"""
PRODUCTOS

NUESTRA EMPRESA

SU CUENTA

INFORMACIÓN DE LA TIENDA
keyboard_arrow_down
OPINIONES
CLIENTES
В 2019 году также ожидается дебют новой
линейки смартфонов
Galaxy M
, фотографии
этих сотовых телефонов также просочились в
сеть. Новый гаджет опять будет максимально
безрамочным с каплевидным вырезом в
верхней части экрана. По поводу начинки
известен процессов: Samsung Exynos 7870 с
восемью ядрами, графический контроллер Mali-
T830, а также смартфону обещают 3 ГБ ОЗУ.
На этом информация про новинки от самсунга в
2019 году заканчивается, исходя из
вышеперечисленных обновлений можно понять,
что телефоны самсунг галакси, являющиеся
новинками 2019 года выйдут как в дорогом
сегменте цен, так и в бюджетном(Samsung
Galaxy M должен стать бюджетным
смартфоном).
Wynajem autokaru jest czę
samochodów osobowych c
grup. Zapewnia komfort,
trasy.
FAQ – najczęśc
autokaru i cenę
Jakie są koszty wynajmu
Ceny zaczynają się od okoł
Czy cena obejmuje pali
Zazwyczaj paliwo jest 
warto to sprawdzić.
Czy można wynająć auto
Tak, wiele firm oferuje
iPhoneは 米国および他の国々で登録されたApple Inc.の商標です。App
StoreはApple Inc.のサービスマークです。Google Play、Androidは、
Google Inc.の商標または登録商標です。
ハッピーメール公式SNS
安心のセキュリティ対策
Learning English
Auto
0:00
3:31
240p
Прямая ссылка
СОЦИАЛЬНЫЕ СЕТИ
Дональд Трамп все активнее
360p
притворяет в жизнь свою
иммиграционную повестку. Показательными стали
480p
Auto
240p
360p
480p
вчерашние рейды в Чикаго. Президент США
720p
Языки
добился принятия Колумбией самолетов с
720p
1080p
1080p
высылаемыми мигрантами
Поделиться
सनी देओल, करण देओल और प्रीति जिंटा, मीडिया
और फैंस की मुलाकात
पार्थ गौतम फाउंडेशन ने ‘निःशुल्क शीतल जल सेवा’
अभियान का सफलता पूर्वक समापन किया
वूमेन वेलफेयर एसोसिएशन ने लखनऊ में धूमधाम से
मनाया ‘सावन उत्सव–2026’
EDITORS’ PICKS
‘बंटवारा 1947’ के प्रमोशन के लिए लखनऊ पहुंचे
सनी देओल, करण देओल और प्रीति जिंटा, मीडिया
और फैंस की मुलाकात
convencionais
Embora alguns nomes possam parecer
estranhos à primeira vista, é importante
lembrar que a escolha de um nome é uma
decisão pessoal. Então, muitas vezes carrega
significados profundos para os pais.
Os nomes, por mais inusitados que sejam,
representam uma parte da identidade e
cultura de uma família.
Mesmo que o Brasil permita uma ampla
"""
Instructions for the task:
Your response should contain each line of the entries above that holds the string "jest".

Expected answer:
Wynajem autokaru jest czę
Zazwyczaj paliwo jest 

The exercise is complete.